TASK OBJECTIVE> In your answer, copy every entry that follows exactly.

-- DATASET EXCERPTS follows --

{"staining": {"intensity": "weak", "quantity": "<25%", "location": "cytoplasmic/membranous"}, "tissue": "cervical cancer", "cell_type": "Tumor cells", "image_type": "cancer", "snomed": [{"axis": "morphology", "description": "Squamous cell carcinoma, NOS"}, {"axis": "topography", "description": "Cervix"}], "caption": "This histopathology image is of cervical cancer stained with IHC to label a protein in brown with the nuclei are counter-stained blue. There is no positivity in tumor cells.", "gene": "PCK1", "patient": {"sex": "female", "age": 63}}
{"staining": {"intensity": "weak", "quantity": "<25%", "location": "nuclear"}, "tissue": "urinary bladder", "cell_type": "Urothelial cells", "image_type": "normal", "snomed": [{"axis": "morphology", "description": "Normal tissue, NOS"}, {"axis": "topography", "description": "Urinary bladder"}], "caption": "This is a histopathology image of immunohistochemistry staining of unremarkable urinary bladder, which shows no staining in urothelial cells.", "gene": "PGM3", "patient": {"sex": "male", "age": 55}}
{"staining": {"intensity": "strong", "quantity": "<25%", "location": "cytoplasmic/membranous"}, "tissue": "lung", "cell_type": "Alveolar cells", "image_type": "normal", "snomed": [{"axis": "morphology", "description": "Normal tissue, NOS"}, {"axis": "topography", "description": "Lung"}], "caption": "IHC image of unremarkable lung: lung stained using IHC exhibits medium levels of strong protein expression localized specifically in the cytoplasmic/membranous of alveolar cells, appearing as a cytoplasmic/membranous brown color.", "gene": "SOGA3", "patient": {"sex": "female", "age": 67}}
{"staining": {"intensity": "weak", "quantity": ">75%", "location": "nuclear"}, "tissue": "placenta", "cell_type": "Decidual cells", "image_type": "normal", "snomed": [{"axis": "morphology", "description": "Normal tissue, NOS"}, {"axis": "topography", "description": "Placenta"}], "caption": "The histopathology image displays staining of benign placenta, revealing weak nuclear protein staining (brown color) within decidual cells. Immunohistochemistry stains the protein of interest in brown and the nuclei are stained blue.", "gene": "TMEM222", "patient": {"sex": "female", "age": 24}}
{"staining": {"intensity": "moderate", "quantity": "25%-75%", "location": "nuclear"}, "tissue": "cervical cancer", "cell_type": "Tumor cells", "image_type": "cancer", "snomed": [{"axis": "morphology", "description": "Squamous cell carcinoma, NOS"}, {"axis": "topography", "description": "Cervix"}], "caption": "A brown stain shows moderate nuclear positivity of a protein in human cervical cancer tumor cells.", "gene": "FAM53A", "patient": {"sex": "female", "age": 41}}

-- DATASET EXCERPTS concluded --

REPLY TO THE EXERCISE>
{"staining": {"intensity": "weak", "quantity": "<25%", "location": "cytoplasmic/membranous"}, "tissue": "cervical cancer", "cell_type": "Tumor cells", "image_type": "cancer", "snomed": [{"axis": "morphology", "description": "Squamous cell carcinoma, NOS"}, {"axis": "topography", "description": "Cervix"}], "caption": "This histopathology image is of cervical cancer stained with IHC to label a protein in brown with the nuclei are counter-stained blue. There is no positivity in tumor cells.", "gene": "PCK1", "patient": {"sex": "female", "age": 63}}
{"staining": {"intensity": "weak", "quantity": "<25%", "location": "nuclear"}, "tissue": "urinary bladder", "cell_type": "Urothelial cells", "image_type": "normal", "snomed": [{"axis": "morphology", "description": "Normal tissue, NOS"}, {"axis": "topography", "description": "Urinary bladder"}], "caption": "This is a histopathology image of immunohistochemistry staining of unremarkable urinary bladder, which shows no staining in urothelial cells.", "gene": "PGM3", "patient": {"sex": "male", "age": 55}}
{"staining": {"intensity": "strong", "quantity": "<25%", "location": "cytoplasmic/membranous"}, "tissue": "lung", "cell_type": "Alveolar cells", "image_type": "normal", "snomed": [{"axis": "morphology", "description": "Normal tissue, NOS"}, {"axis": "topography", "description": "Lung"}], "caption": "IHC image of unremarkable lung: lung stained using IHC exhibits medium levels of strong protein expression localized specifically in the cytoplasmic/membranous of alveolar cells, appearing as a cytoplasmic/membranous brown color.", "gene": "SOGA3", "patient": {"sex": "female", "age": 67}}
{"staining": {"intensity": "weak", "quantity": ">75%", "location": "nuclear"}, "tissue": "placenta", "cell_type": "Decidual cells", "image_type": "normal", "snomed": [{"axis": "morphology", "description": "Normal tissue, NOS"}, {"axis": "topography", "description": "Placenta"}], "caption": "The histopathology image displays staining of benign placenta, revealing weak nuclear protein staining (brown color) within decidual cells. Immunohistochemistry stains the protein of interest in brown and the nuclei are stained blue.", "gene": "TMEM222", "patient": {"sex": "female", "age": 24}}
{"staining": {"intensity": "moderate", "quantity": "25%-75%", "location": "nuclear"}, "tissue": "cervical cancer", "cell_type": "Tumor cells", "image_type": "cancer", "snomed": [{"axis": "morphology", "description": "Squamous cell carcinoma, NOS"}, {"axis": "topography", "description": "Cervix"}], "caption": "A brown stain shows moderate nuclear positivity of a protein in human cervical cancer tumor cells.", "gene": "FAM53A", "patient": {"sex": "female", "age": 41}}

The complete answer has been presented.